Me resulta muy curioso lo que ocurre cuando uno se va a vivir a un país nuevo. En principio, uno podría jugar el juego de escoger una nueva personalidad, escoger ser más serio, interesante, parlanchino… y probar a ver cómo le resulta. Sin embargo, a día de hoy es difícil viajar a algún sitio donde no conozcas realmente a nadie ya y además… sólo unos pocos consiguen agenciarse una nueva personalidad, como el que se cambia de abrigo.
El caso es que la gente que me está conociendo estos días se está forjando una opinión de mí algo distorsionada de mí. Probablemente piensen que ando metida con algún estupefaciente.

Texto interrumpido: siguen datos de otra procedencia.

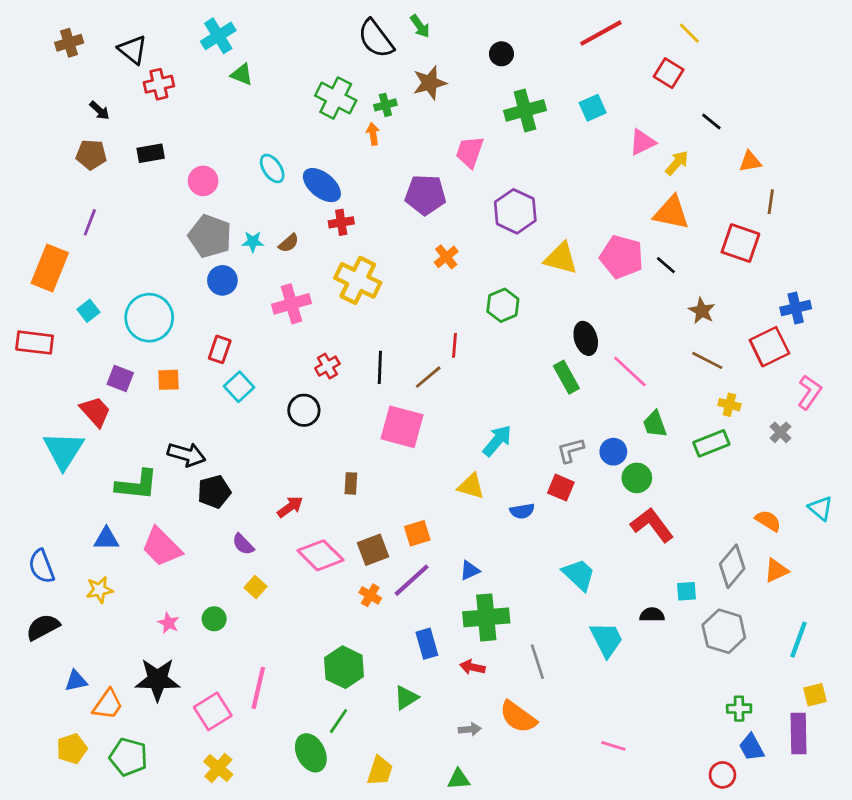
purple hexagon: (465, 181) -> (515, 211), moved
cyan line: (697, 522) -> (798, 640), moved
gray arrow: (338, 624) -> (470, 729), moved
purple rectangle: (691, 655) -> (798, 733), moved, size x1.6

Muchos –mayoritariamente extranjeros en Francia- me miran con extrañeza, tratando de entender porqué estoy contenta, porque ando siempre con una sonrisa por la calle… como si ellos hubieran olvidado que viven en la ciudad de las Maravillas.
Y aquí sigo… Todavía pellizcándome para darme cuenta de que poco a poco, comienzo a mordisquear tímidamente esta ciudad –y perdonad mi monotematismo últimamente, pero es que todavía no me acabo de hacer a la idea-. Me deleito escuchando y chapurreando el francés, ese idioma tan elegante, tan precioso. Es más me enzarzo en largas conversaciones con porteras, banqueros y señores de correos que me animan efusivamente, encantadores. Me pierdo cada vez que salgo a “comprar algo y vuelvo” o a dar “un pequeño paseo” y aparezco tres horas más tarde en la otra punta de la ciudad, con los pies doloridos y una boca abierta. Sucumbo a la tentación de entrar en librerías, cafeterías y tiendecitas para echar un vistazo que acaba dilatándose de manera inexplicable. Las hojas de mi libreta -que se activa con la gente especial- empiezan a atiborrarse con recomendaciones variopintas. Cada dos por tres me ofrecen el famoso roscón de reyes –la Gallette de Rois, que en Francia está hasta en la sopa durante Enero- y me encasquetan una corona porque me suele tocar la figurita. Cada día libre surgen encuentros con gente diferente, especial en sitios mágicos, increíbles. De hecho, todos los planes me resultan increíblemente apetecibles: llenos de arte, cultura, belleza, gente inquieta...
Y sí, a veces llueve, y hay que tener la cartera abierta muy a menudo, y los metros y los trenes no son los lugares más halagüeños del mundo. Pero eso son nimiedades que se le perdonan a esta ciudad que saca lo mejor de mí, lo transforma y me lo devuelve.
Conocer es a menudo, platónicamente, reconocer, es el brote de algo acaso ignorado hasta ese momento pero asumido como propio. Para ver un lugar es preciso volver a verlo. Lo conocido y lo familiar, continuamente redescubiertos y enriquecidos, son la premisa del encuentro, la seducción y la aventura; la vigésima o centésima vez que se habla con un amigo o se hace el amor con una persona amada son infinitamente más intensas que la primera. Esto vale también para los lugares; el viaje más fascinador es un regreso, una odisea, y los lugares de recorrido acostumbra, los microcosmos cotidianos atravesados durante años y años, son un desafío ulisiano. '¿Por qué cabalgáis por estas tierras?", pregunta el alférez en la famosa balada de Rilke al marqués que avanza a su lado. "Para regresar", responde el segundo.